Marilyn Maye: alive and really kicking

This week, Kansas City lost one native jazz artist — Pearl Thurston Brown died Monday at age 84 — as another legend, one year younger, was literally kicking up her legs (to great applause, by the way) onstage at Jardine’s. Kansas-born Marilyn Maye turned 83 years old this year and is having the best third act of any of her Girl Singer contemporaries like Rosemary Clooney, Margaret Whiting, Jane Morgan and Kaye Starr (most of them are either long retired or dead).
In the past few years, Maye has been rediscovered by New York City audiences, who have been clamoring for tickets to her Manhattan club dates at Feinstein’s or the Metropolitan Room. She even made it, finally, as a headliner in Carnegie Hall, winning a standing ovation at last year’s 80th birthday tribute to composer Stephen Sondheim. And as an octogenarian, she’s getting the best reviews in her career. A long career: Maye had her own radio show on Topeka’s WIBW when she was 9 years old.

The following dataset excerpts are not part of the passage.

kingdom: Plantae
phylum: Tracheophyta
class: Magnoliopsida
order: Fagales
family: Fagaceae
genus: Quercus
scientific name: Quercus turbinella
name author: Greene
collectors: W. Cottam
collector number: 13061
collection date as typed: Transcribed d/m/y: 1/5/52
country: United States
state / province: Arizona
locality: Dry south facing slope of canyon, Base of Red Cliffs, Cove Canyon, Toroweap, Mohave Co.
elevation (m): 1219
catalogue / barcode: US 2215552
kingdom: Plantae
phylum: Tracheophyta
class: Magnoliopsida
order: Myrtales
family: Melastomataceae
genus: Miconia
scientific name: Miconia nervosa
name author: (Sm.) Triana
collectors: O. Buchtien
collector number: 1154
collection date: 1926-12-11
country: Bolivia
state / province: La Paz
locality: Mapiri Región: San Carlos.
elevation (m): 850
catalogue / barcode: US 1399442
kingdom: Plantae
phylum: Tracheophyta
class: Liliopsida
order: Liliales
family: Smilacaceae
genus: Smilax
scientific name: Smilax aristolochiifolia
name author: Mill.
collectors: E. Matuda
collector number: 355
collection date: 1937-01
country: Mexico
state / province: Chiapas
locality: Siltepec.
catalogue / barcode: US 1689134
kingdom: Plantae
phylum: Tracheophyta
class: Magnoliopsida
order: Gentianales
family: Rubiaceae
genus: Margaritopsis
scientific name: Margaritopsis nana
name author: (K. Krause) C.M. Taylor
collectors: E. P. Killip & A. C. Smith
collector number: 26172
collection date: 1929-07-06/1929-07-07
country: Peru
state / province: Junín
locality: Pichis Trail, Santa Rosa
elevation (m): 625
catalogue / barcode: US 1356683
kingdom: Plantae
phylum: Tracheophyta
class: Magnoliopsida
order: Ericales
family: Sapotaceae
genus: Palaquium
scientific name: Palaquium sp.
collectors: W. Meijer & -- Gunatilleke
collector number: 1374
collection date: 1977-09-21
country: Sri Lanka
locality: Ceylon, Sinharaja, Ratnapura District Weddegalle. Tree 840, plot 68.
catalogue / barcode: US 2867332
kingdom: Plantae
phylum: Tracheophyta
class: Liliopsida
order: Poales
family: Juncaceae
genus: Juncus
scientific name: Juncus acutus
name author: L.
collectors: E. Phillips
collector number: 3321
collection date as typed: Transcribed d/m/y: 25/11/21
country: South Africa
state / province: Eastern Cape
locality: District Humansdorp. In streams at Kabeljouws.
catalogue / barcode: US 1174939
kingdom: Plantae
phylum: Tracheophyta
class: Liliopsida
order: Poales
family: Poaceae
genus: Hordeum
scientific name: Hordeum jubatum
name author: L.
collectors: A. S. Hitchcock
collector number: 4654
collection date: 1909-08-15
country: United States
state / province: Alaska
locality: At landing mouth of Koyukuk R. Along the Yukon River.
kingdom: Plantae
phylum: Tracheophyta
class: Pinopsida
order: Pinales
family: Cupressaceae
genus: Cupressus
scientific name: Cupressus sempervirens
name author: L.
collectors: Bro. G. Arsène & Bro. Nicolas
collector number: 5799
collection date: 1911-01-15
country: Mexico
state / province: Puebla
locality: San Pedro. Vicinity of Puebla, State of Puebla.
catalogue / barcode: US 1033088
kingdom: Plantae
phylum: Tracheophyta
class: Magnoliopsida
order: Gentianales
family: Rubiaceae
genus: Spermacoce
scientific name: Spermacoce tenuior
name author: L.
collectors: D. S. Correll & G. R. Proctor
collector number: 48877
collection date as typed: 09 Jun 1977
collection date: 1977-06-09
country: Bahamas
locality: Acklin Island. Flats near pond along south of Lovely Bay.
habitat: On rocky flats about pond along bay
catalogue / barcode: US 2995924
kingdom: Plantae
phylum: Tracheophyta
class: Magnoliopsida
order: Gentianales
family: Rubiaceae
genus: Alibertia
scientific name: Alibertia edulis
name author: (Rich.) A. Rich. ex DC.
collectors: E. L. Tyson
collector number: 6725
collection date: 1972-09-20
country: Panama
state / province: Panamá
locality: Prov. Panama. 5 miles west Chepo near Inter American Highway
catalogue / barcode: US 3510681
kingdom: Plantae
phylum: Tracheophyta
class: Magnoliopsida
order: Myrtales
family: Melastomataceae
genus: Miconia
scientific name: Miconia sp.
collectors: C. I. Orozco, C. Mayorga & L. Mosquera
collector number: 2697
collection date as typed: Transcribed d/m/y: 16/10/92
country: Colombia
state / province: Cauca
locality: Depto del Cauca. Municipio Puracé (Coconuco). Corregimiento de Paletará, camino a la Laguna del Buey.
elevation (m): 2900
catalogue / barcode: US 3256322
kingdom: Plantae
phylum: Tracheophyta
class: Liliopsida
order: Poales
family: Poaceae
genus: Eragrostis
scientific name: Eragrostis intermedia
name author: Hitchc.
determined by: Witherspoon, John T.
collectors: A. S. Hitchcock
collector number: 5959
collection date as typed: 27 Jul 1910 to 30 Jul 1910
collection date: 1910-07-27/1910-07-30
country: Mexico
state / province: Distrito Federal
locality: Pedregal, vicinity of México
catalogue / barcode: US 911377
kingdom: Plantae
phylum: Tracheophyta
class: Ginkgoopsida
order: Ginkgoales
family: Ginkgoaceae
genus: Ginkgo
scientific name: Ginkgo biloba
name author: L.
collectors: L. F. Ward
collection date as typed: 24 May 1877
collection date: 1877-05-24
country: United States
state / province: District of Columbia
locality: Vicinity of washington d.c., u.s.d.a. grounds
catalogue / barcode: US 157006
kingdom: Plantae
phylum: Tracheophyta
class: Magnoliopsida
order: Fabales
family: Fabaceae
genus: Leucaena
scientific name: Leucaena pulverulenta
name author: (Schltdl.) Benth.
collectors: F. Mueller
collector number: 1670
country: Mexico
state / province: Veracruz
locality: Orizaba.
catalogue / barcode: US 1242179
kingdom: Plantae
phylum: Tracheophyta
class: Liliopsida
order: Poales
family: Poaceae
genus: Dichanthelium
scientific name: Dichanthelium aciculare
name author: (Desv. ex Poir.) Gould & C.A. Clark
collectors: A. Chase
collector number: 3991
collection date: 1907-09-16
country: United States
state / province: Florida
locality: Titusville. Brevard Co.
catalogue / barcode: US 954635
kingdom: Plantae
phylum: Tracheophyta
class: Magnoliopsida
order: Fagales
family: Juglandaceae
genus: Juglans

Maye says she won’t retire: “When you stop working, you’re dead,” she said, autographing CDs for patrons attending her 7:30 p.m. show last Sunday at Jardine’s (one of her two sold-out shows that night). She has club and concert dates booked through 2012 and beyond. If any of those venues care about her age, they don’t appear to care. Last month, Maye performed at the Inn at Lake Okoboji in Iowa for the 55th consecutive year. “There’s a new owner there,” Maye says. “He asked me if I wanted a long-term contract. I said yes.”